Mikhail Gofman

Students Create Climate App for a Smart, Internet-Connected City

 

CSUF News Service

GE Digital CSU Challenge Draws Eight California State University Teams

 
  • Faculty advisers for the CSUF student team are Kenneth "John" Faller, associate professor of computer engineering, and Mikhail Gofman, associate professor of computer science and director of the CSUF Center for Cybersecurity.
  • The other student teams are from Cal State Los Angeles, Cal State Northridge, Cal Poly San Luis Obispo, Sacramento State, San Diego State, San Francisco State and San José  State.
  • With its "Titan Power App," the CSUF team won first place in the 2016 inaugural challenge.
  •  GE Digital in 2017 awarded CSUF $450,000 in funding over three years to support the student design challenge. Alumnus Bill Ruh, GE Digital's chief executive officer, was instrumental in creating this opportunity for students. Ruh '83, '84 (B.S., M.S. computer science) also GE's senior vice president and chief digital officer was a Class of 2017 commencement speaker and is a recipient of the 2017 Distinguished Alumnus Award.

A team of Cal State Fullerton computer science, computer engineering and business students is developing an app to tackle urban challenges for a smart, internet-connected city.

CSUF is one of eight California State University teams competing in this year's GE Digital CSU Challenge. The competition is designed to spark the interest in the engineering and computer science talent to develop projects, products, applications and solutions utilizing GE’s Predix cloud-based software technology for the industrial internet.

The GE Challenge culminates with a symposium Sunday, April 29, from 9 a.m.-2:30 p.m. at San Diego Central Library. Teams will present their projects to judges from the city of San Diego and industry, and compete for $25,000 in total prize money, as well as the opportunity to intern at GE Digital. 

This year's challenge focuses on San Diego, which has deployed an internet of things platform by placing more than 3,200 "intelligent nodes" on streetlights across the city. San Diego also has launched an open data portal to share data about city operations, public safety, street repairs, public facilities, code enforcement and business licensing.
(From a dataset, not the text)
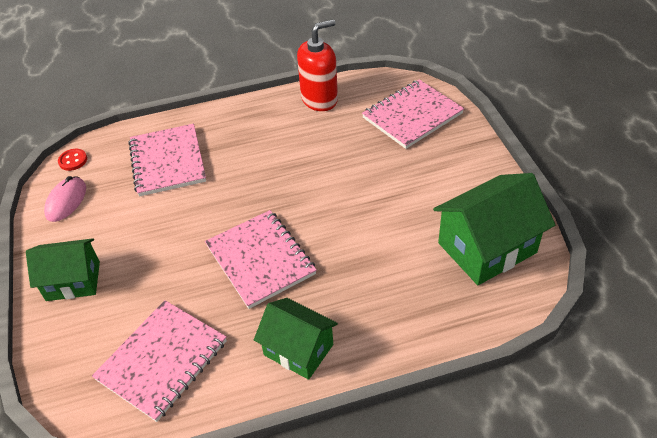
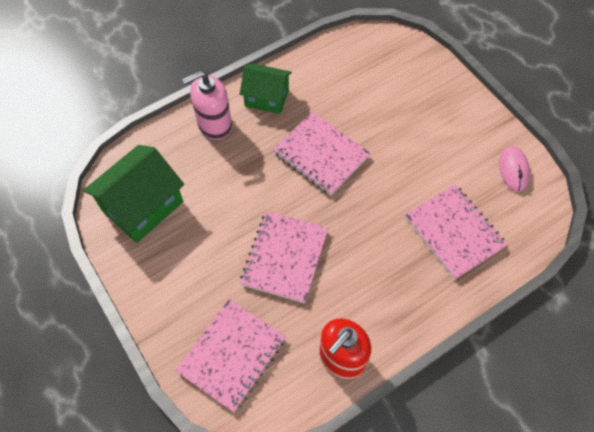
camera: 160 degrees right, 15 degrees up
green house [26,238,100,301] -> none
red button [58,149,87,171] -> none
pink notebook [92,300,227,422] -> pink notebook moved to [240,211,328,303]
none -> pink soap dispenser [182,70,232,140]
For the competition, the CSU teams are given real-time data from sensors placed on streetlights throughout downtown San Diego, said Anand Panangadan, CSUF assistant professor of computer science and coordinator of the GE Digital CSU Challenge. 
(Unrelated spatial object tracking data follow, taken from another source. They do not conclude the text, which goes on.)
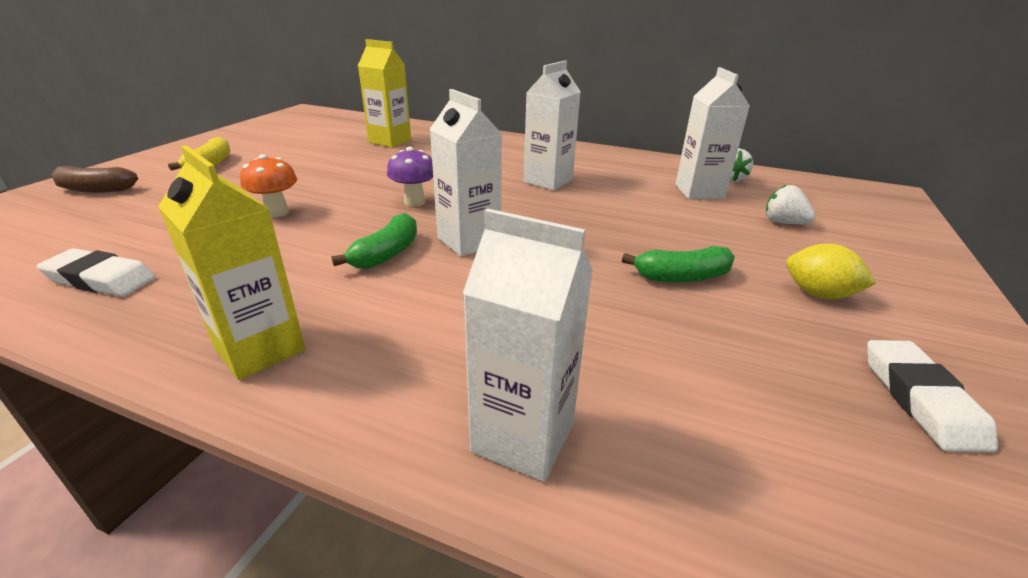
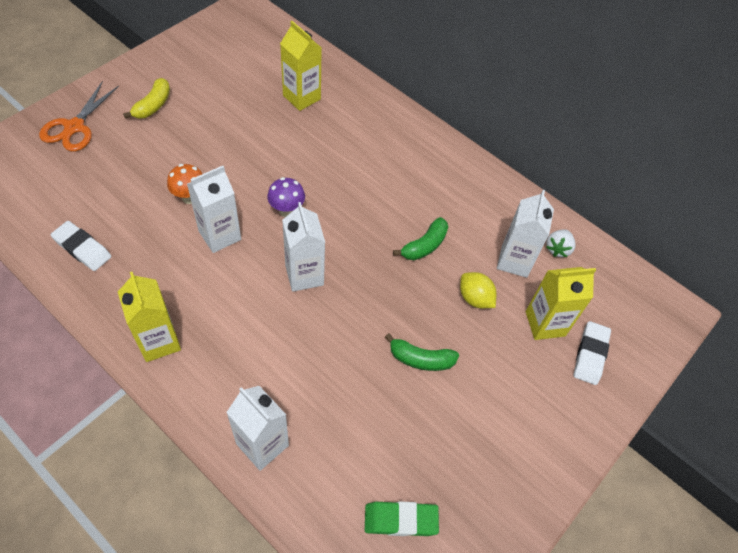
camera: 15 degrees right, 25 degrees up
brown banana [51,166,138,193] -> orange scissors [39,81,119,151]
green banana [331,213,417,269] -> green banana moved to [393,217,448,260]
white carton [524,61,581,191] -> white carton moved to [187,166,241,253]
white strawberry [766,184,816,224] -> yellow carton [526,267,596,340]
yellow lemon [786,244,876,299] -> yellow lemon moved to [460,272,497,308]
white eraser [867,340,998,452] -> white eraser moved to [573,321,611,385]
none -> green eraser [365,501,439,536]

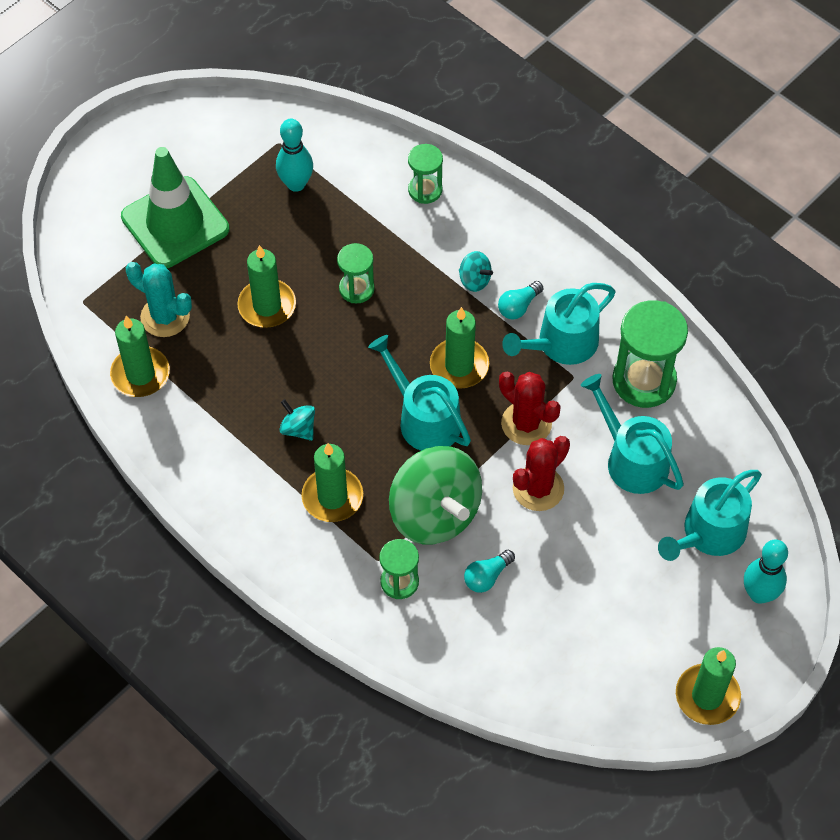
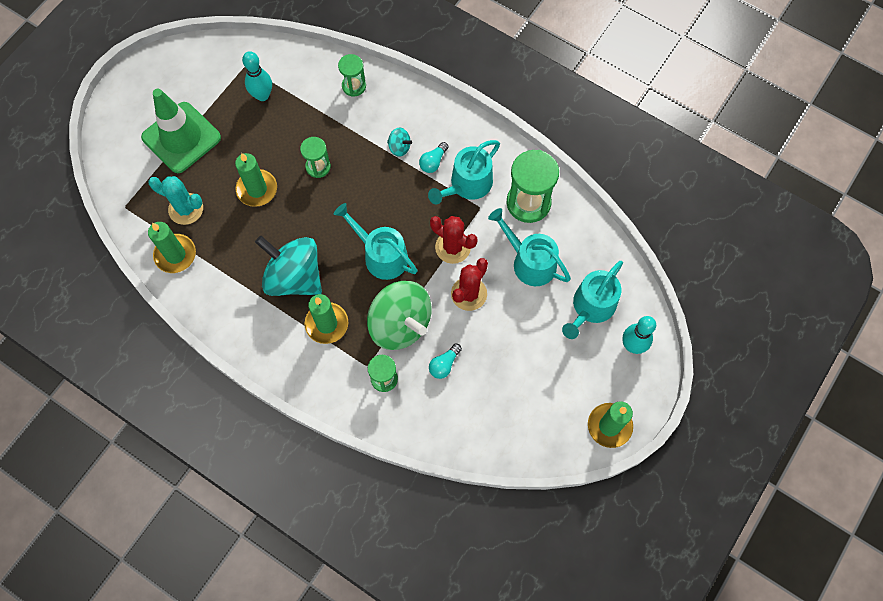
camera: 10 degrees left, 10 degrees up
turquoise spinning top [279,399,315,441] -> turquoise spinning top [255,236,322,296], size x2.36
green candle [430,307,489,389] -> none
"These sensors can detect pedestrians, traffic, parking, and environmental data such as temperature and humidity," Panangadan said. "The challenge is to use this live data and other datasets to build a software application to tackle an urban challenge, and in particular, helping San Diego realize their climate action plan of eliminating half of all greenhouse gas emissions in the city and striving for all electricity used in the city to be from renewable sources by 2035."
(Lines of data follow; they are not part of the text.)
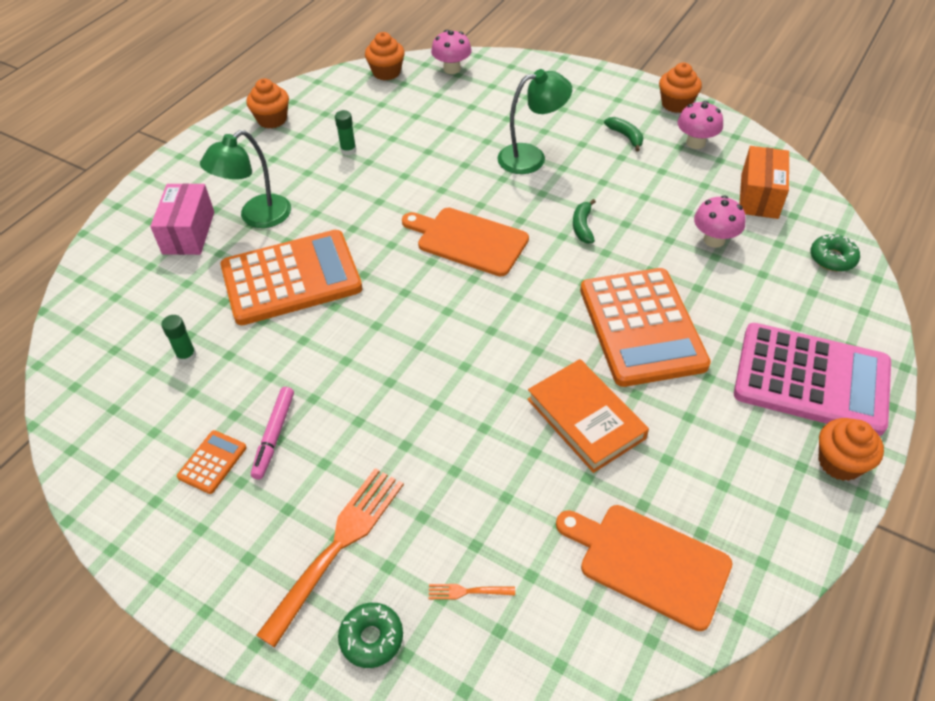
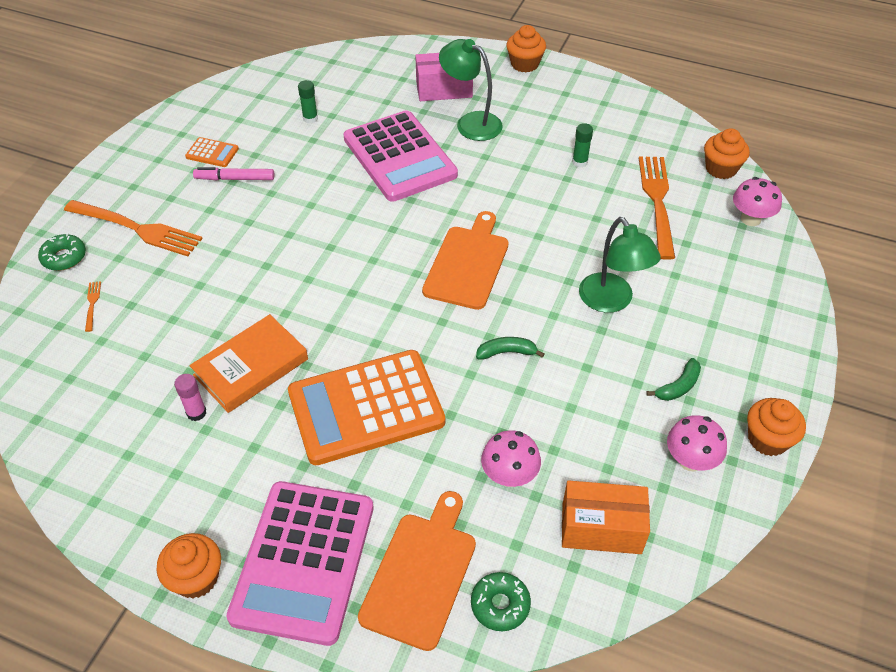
camera: 80 degrees right, 0 degrees up
orange calculator [220,230,362,325] -> pink calculator [343,110,458,202]
orange cupcake [246,78,289,128] -> orange cupcake moved to [506,25,546,73]
orange cutting board [556,505,733,631] -> orange cutting board moved to [358,491,476,651]
none -> pink glue stick [174,374,206,421]
none -> orange fork [639,156,675,260]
The CSUF student team has developed a "microclimate app" to assess air quality and detect such health hazards as algae bloom and acid rain, said team member and computer science major Austin Suarez.

"We're focusing on the temperature, humidity and pressure sensors," Suarez added. "With the help of data from these sensors, the application would generate a map at a micro level that will determine areas susceptible to public health concerns. As cities are getting impacted by increases in population, it's crucial to know more about the air quality and possible health threats."

For the competition, students learn to build a software application to address a real problem using real-world datasets, Panangadan explained. "Students are encouraged to work in interdisciplinary teams and think not only about the technical aspects of their application, but also about the potential users of their application. Their software idea can have a real impact on the city of San Diego."

For the students, being in the forefront of this emerging technology gives them a competitive edge in finding jobs after graduation, Suarez added.

"Our society is changing incredibly fast — everything from smart coffee makers to self-driving cars, with millions of devices connecting to the internet every year. Building the foundation of the industrial internet is not only important now, but to how our society will continue to evolve."

In addition to Suarez, CSUF team members and their majors are: seniors Nara Dashdondog, business administration-operations and supply chain management concentration; Maygan Hooper and Jonathan Moubayed, both computer science; junior Jonathan Schinowsky, computer engineering; and computer science graduate student Shripal Mithun Rawal.